SOURCE INFORMATION Block Start

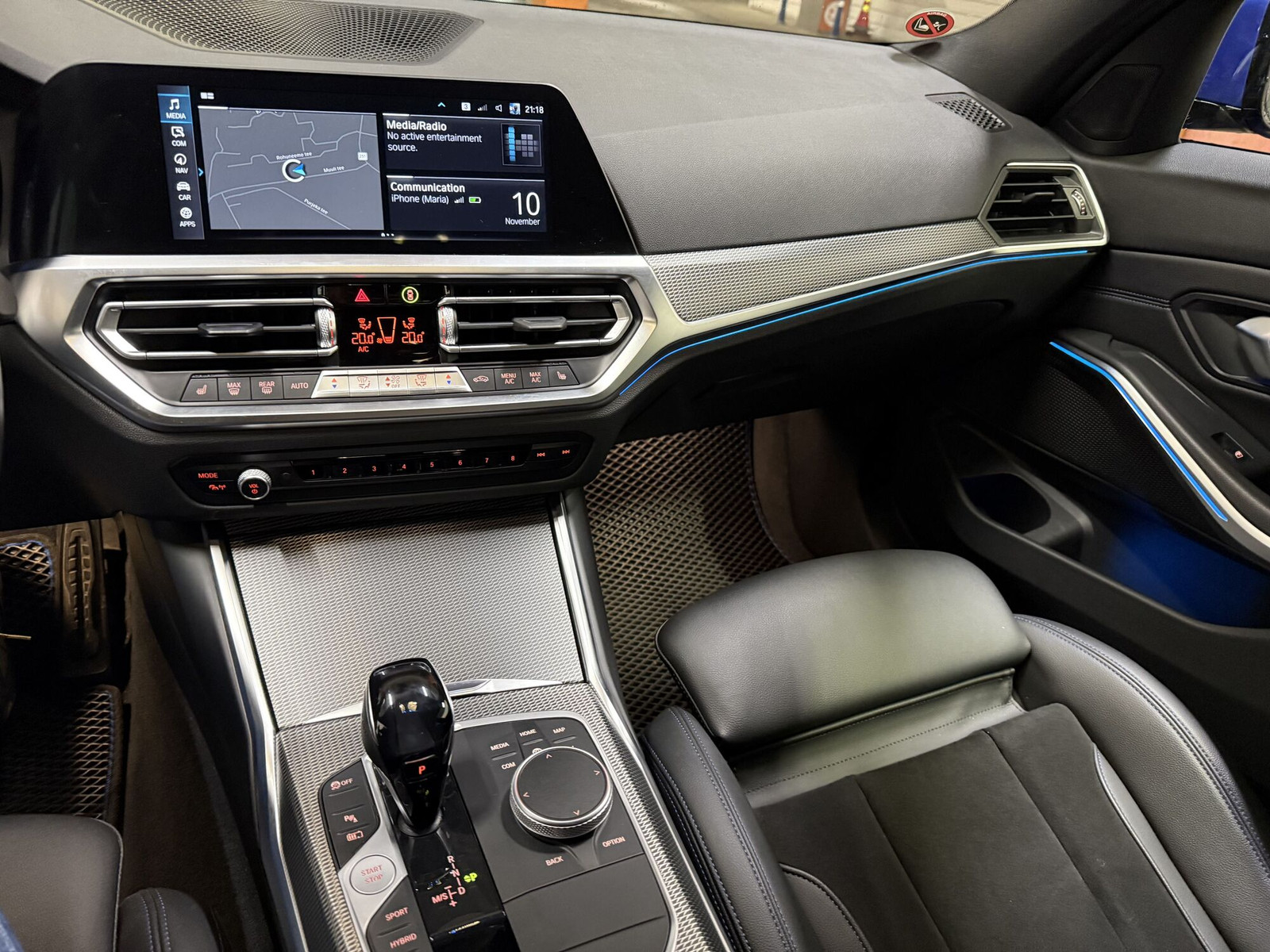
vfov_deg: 56.8
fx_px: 881
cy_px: 476
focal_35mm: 24
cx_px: 635
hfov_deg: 71.6
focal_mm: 6.76
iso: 800
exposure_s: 1/41
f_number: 1.78
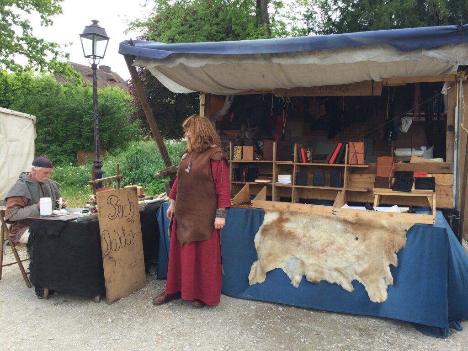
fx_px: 406
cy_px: 176
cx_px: 234
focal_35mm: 30
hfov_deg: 60.0
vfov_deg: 46.8
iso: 32
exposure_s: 1/391
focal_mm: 4.12
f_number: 2.2
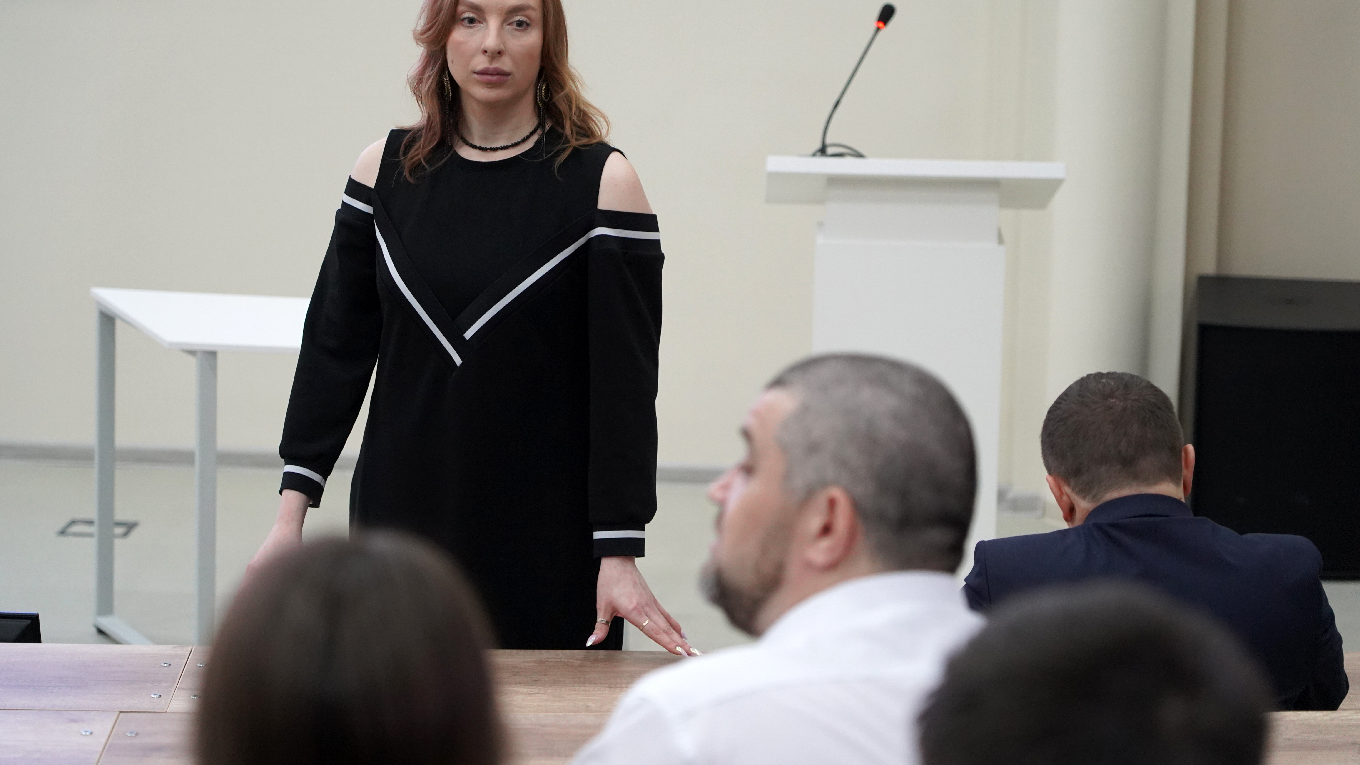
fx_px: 3029
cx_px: 680
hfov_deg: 25.3
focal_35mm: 84
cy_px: 366
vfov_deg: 14.4
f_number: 4
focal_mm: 80
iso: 4000
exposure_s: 1/160
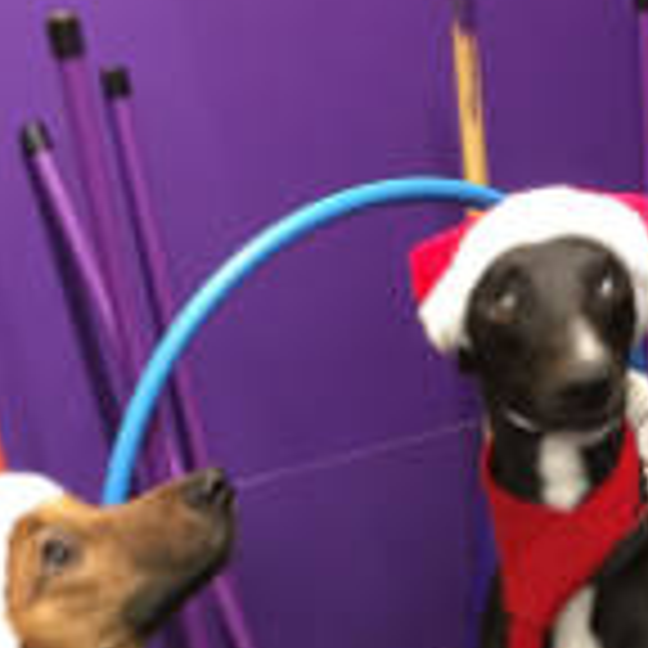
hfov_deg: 24.2
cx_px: 414
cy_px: 864
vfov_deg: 21.7
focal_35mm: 71
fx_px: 1504
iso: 125
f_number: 2.2
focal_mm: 4.2
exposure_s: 1/8
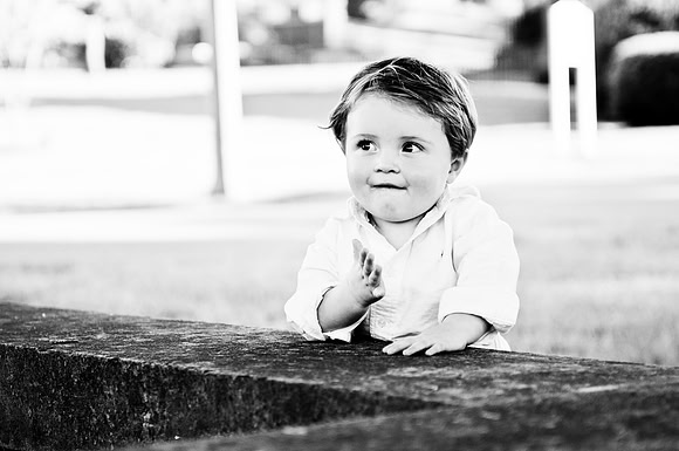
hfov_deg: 19.5
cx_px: 340
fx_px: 1978
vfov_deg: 13.0
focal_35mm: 105
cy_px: 226
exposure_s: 1/800
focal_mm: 70
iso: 200
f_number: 2.8
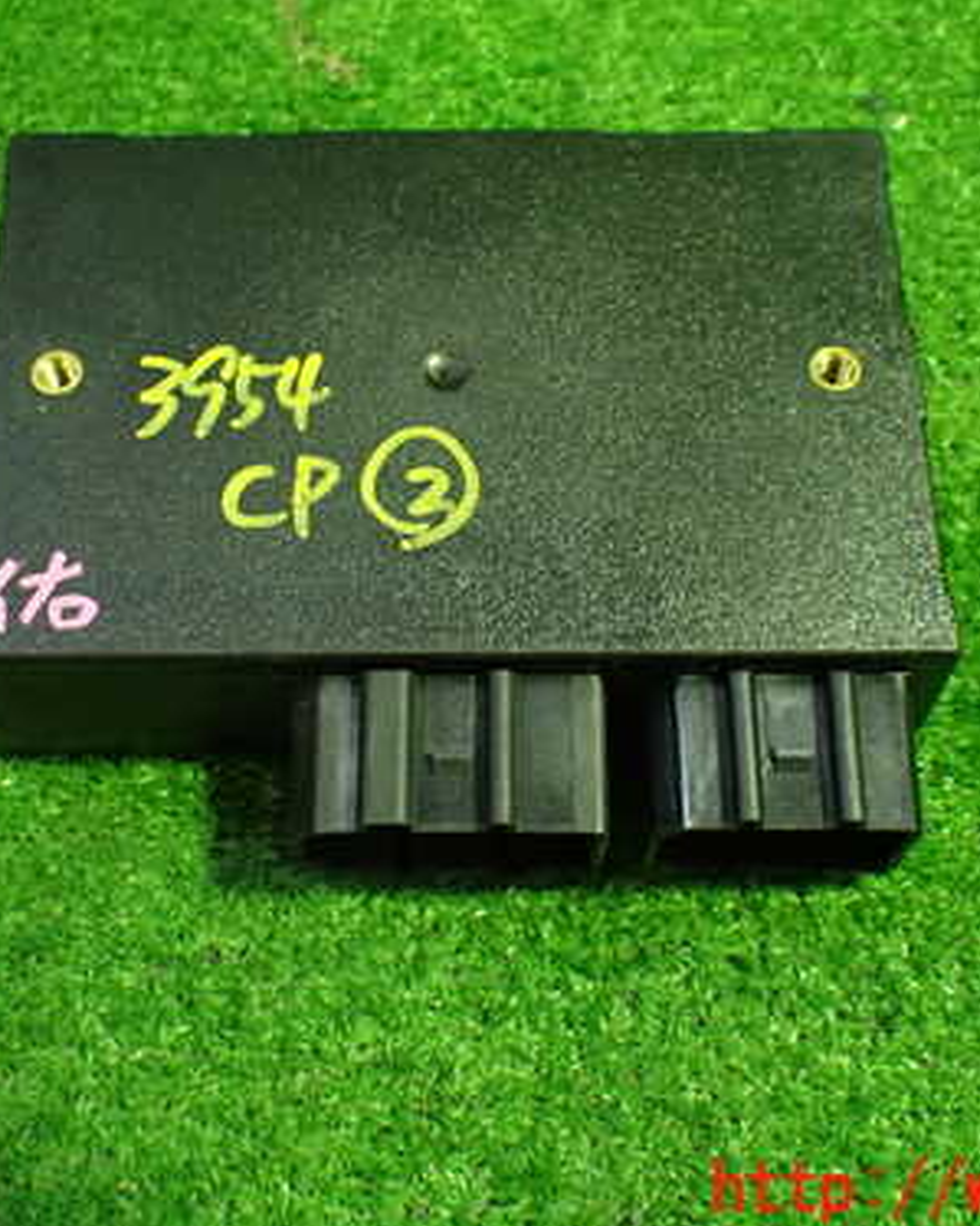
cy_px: 495
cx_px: 469
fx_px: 1705
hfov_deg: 32.1
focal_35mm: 47
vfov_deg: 39.4
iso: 800
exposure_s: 1/80
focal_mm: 5.4
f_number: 2.3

SOURCE INFORMATION Block End

In your answer, repeat the material above in full, exactly, and without its pictures.

§ **RESULT OF THE EXERCISE**
vfov_deg: 56.8
fx_px: 881
cy_px: 476
focal_35mm: 24
cx_px: 635
hfov_deg: 71.6
focal_mm: 6.76
iso: 800
exposure_s: 1/41
f_number: 1.78
fx_px: 406
cy_px: 176
cx_px: 234
focal_35mm: 30
hfov_deg: 60.0
vfov_deg: 46.8
iso: 32
exposure_s: 1/391
focal_mm: 4.12
f_number: 2.2
fx_px: 3029
cx_px: 680
hfov_deg: 25.3
focal_35mm: 84
cy_px: 366
vfov_deg: 14.4
f_number: 4
focal_mm: 80
iso: 4000
exposure_s: 1/160
hfov_deg: 24.2
cx_px: 414
cy_px: 864
vfov_deg: 21.7
focal_35mm: 71
fx_px: 1504
iso: 125
f_number: 2.2
focal_mm: 4.2
exposure_s: 1/8
hfov_deg: 19.5
cx_px: 340
fx_px: 1978
vfov_deg: 13.0
focal_35mm: 105
cy_px: 226
exposure_s: 1/800
focal_mm: 70
iso: 200
f_number: 2.8
cy_px: 495
cx_px: 469
fx_px: 1705
hfov_deg: 32.1
focal_35mm: 47
vfov_deg: 39.4
iso: 800
exposure_s: 1/80
focal_mm: 5.4
f_number: 2.3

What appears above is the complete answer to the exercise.